→ **Dataset content**
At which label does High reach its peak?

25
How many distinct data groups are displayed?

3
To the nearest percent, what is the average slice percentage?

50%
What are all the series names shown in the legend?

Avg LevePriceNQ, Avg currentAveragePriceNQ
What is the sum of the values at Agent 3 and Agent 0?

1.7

==

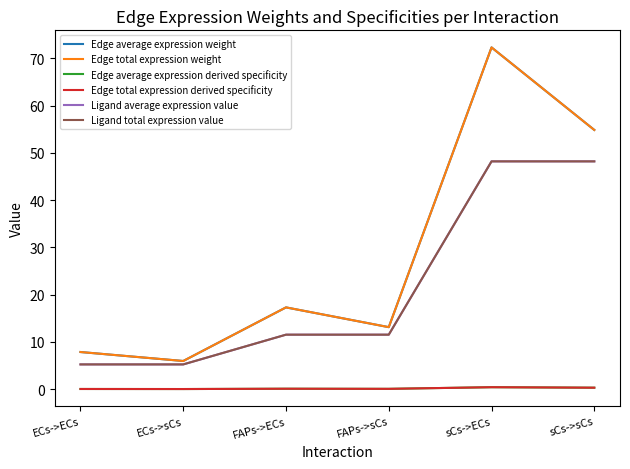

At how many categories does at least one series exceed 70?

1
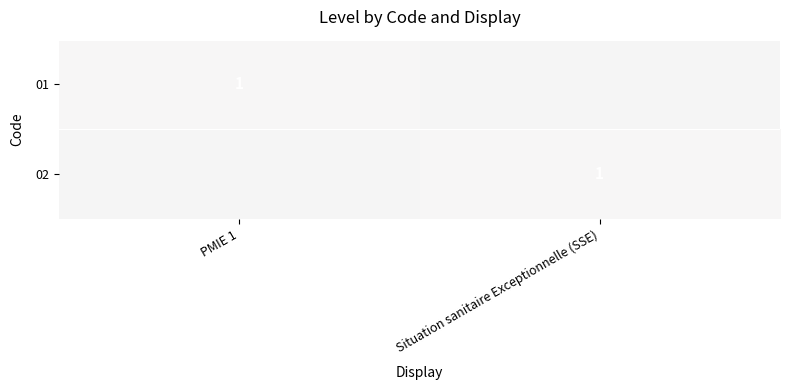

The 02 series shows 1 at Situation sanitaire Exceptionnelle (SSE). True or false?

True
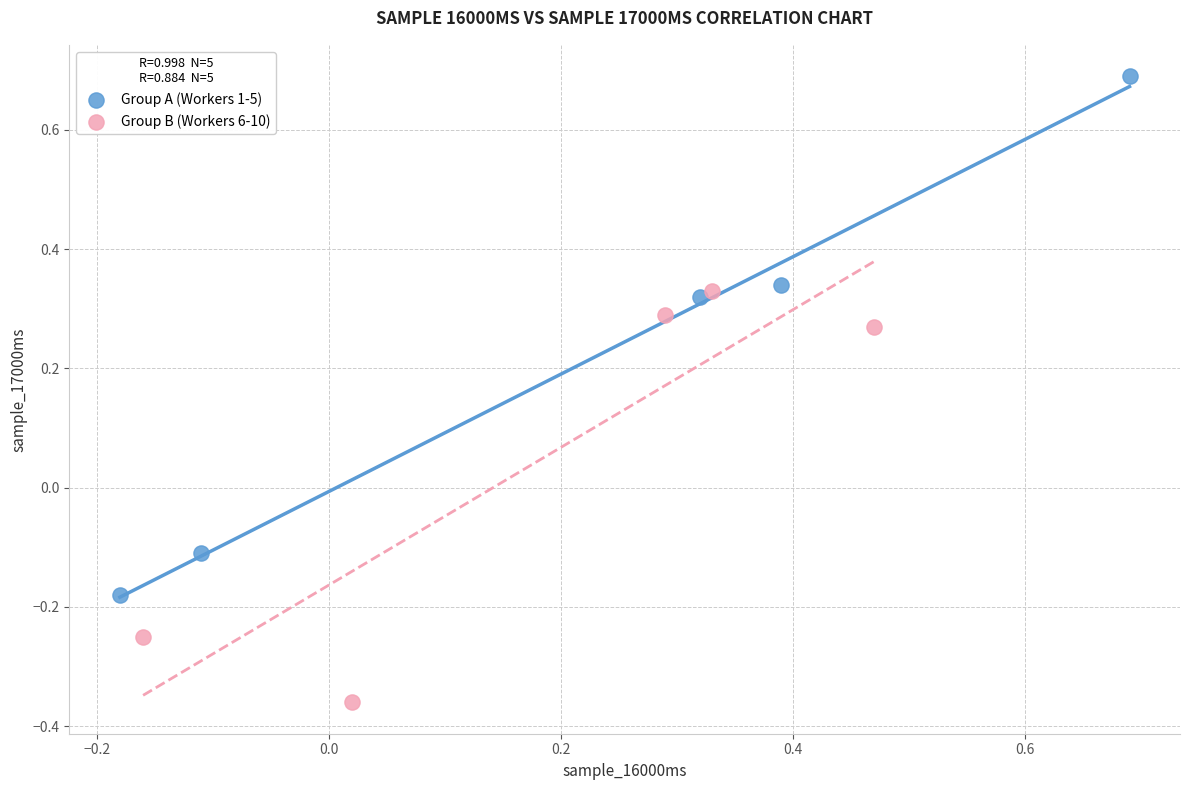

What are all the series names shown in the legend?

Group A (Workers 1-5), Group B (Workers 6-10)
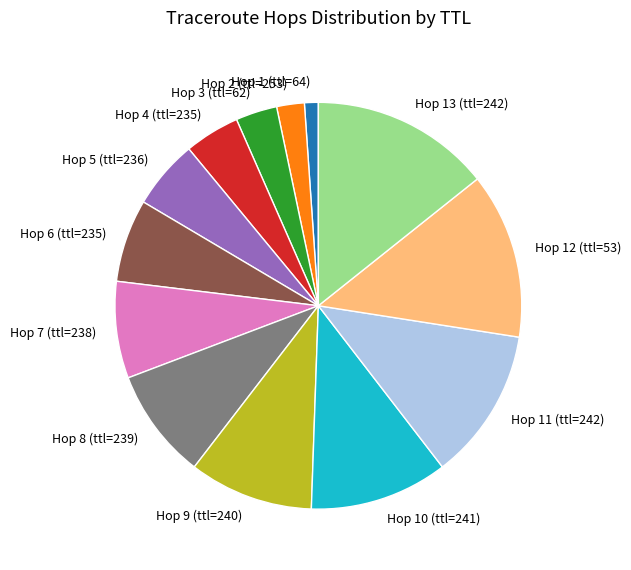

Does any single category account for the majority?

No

→ **Exercise objective**
Identify each line in the rows above that contains the word "many", and copy those lines out in full.

→ **Exercise response**
How many distinct data groups are displayed?
At how many categories does at least one series exceed 70?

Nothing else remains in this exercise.